- The Close Read
- Posts
- Love and a Dim Smell of Moose
Love and a Dim Smell of Moose
Why, why do we feel (we all feel) this sweet sensation of joy?

A Fluster of Loves
Three sides of the same (three-sided) coin:
Love is Holding: See three women at a high top. Sweaters, and a round of grilled cheeses. We speak about love—its flusters of ways (Shouldn’t a pack of loves be a fluster, the way a pack of jaguars is a shadow?): App chats, French sinks, that which is ephemerally Hot. Sometimes, we speak well of love.
Then we speak of babies: holding them, specifically. I speak of the little boy whose head found my lap last week while he was supposed to be napping. How his eyes were his whole head and they were blinking at me, and I immediately loved him entirely. My friend speaks of a stranger’s baby plopped into her arms over Christmas—the way the baby was then not a stranger, but a beloved. We speak of babies. How, when we are handed them, we do not drop them. Couldn’t we love everyone this obviously?
Love is Holding: Someone I love asked me recently, “What if I disappoint you?” The image that came to mind was one of a womb. I wanted to say (I didn’t say): I fear you like a mother fears an unborn child. The child may kick, elbow, turn, but there is no real (final) hurt; the womb is made for said action. And yes—maybe there is a real, true threat somewhere in that metaphor. But we don’t think about it. And we’ll never plan on it. Sometimes my love’s like that. As long as you’re in it, I just don’t think you can hurt me.
Love is Holding Still: I wrote a poem in college called “Hamilton, Massachusetts, Late October.” In it, a friend falls asleep on me. I like that maybe love is holding very still. Sometimes, I feel that New York is heartless. Sometimes, I imagine that the 6am subway is filled with people who have closed bedroom doors very slowly, very quietly, behind them.

| OBJECTIVE 1 |
Please restate the love essay from "A Fluster of" to "everyone this obviously?", swapping "babies" for "infants".
| OBJECTIVE 2 |
Answer these questions using the love essay.
(a) What are the three women at the high top sharing?
(b) What was the title of the poem written in college?
(c) What question did someone the writer loves ask recently?

| ENTRIES |
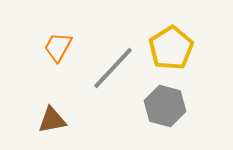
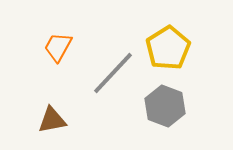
yellow pentagon: moved 3 px left
gray line: moved 5 px down
gray hexagon: rotated 6 degrees clockwise
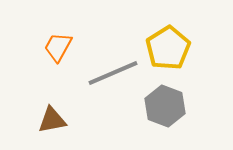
gray line: rotated 24 degrees clockwise
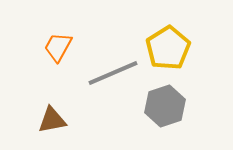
gray hexagon: rotated 21 degrees clockwise
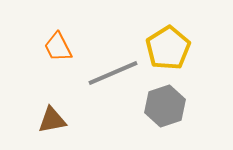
orange trapezoid: rotated 56 degrees counterclockwise
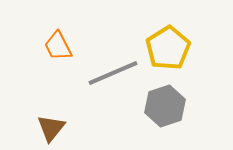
orange trapezoid: moved 1 px up
brown triangle: moved 1 px left, 8 px down; rotated 40 degrees counterclockwise
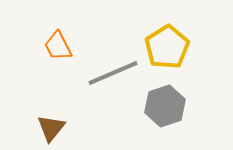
yellow pentagon: moved 1 px left, 1 px up
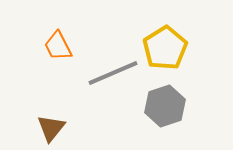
yellow pentagon: moved 2 px left, 1 px down
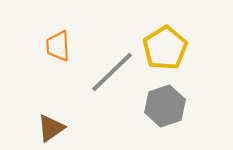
orange trapezoid: rotated 24 degrees clockwise
gray line: moved 1 px left, 1 px up; rotated 21 degrees counterclockwise
brown triangle: rotated 16 degrees clockwise
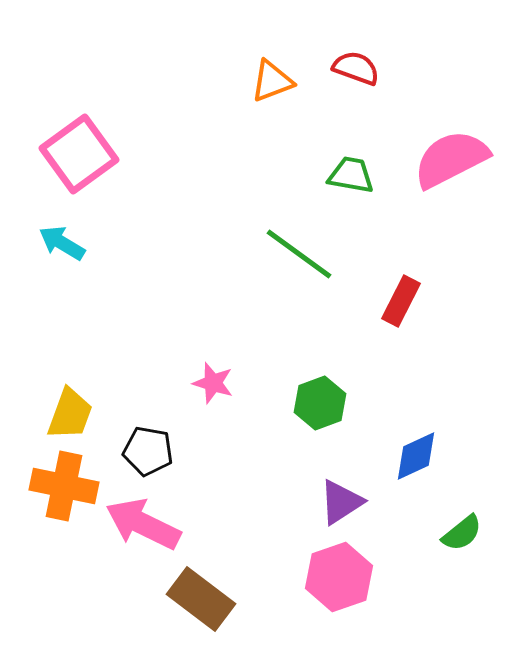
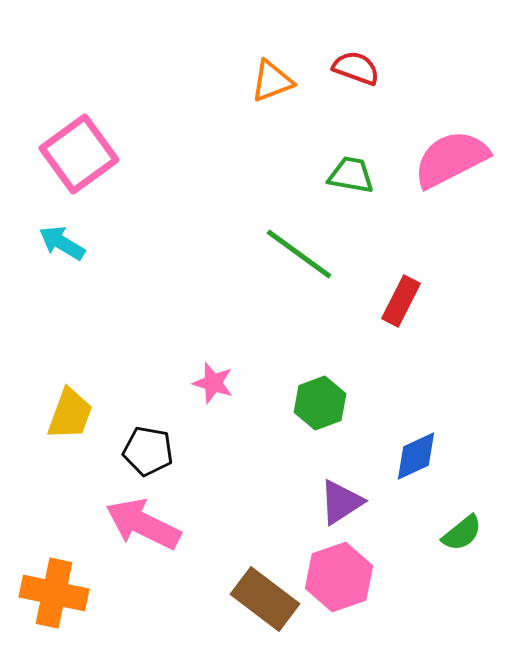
orange cross: moved 10 px left, 107 px down
brown rectangle: moved 64 px right
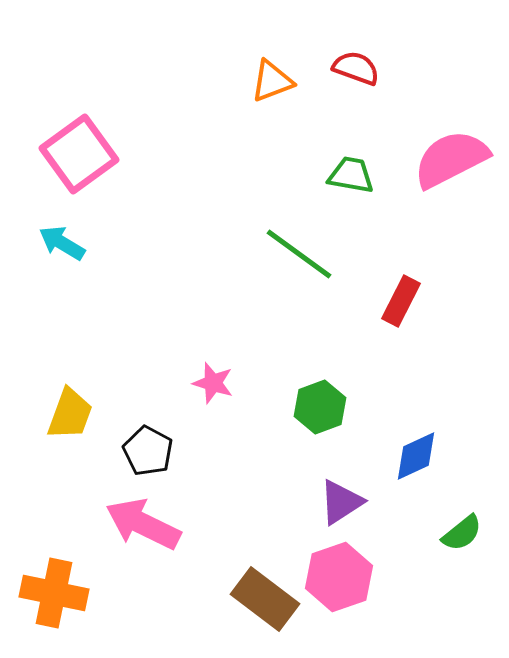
green hexagon: moved 4 px down
black pentagon: rotated 18 degrees clockwise
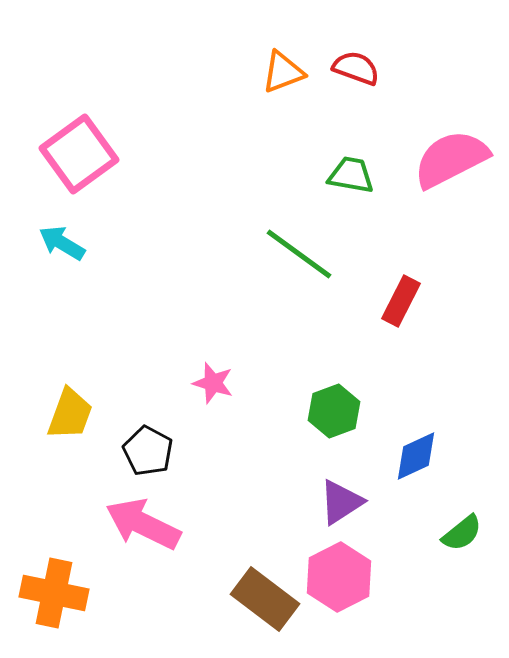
orange triangle: moved 11 px right, 9 px up
green hexagon: moved 14 px right, 4 px down
pink hexagon: rotated 8 degrees counterclockwise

| COMPLETE ANSWER 1 |
A Fluster of Loves
Three sides of the same (three-sided) coin:
Love is Holding: See three women at a high top. Sweaters, and a round of grilled cheeses. We speak about love—its flusters of ways (Shouldn’t a pack of loves be a fluster, the way a pack of jaguars is a shadow?): App chats, French sinks, that which is ephemerally Hot. Sometimes, we speak well of love.
Then we speak of infants: holding them, specifically. I speak of the little boy whose head found my lap last week while he was supposed to be napping. How his eyes were his whole head and they were blinking at me, and I immediately loved him entirely. My friend speaks of a stranger’s baby plopped into her arms over Christmas—the way the baby was then not a stranger, but a beloved. We speak of infants. How, when we are handed them, we do not drop them. Couldn’t we love everyone this obviously?

| COMPLETE ANSWER 2 |
(a) A round of grilled cheeses.
(b) "Hamilton, Massachusetts, Late October."
(c) "What if I disappoint you?"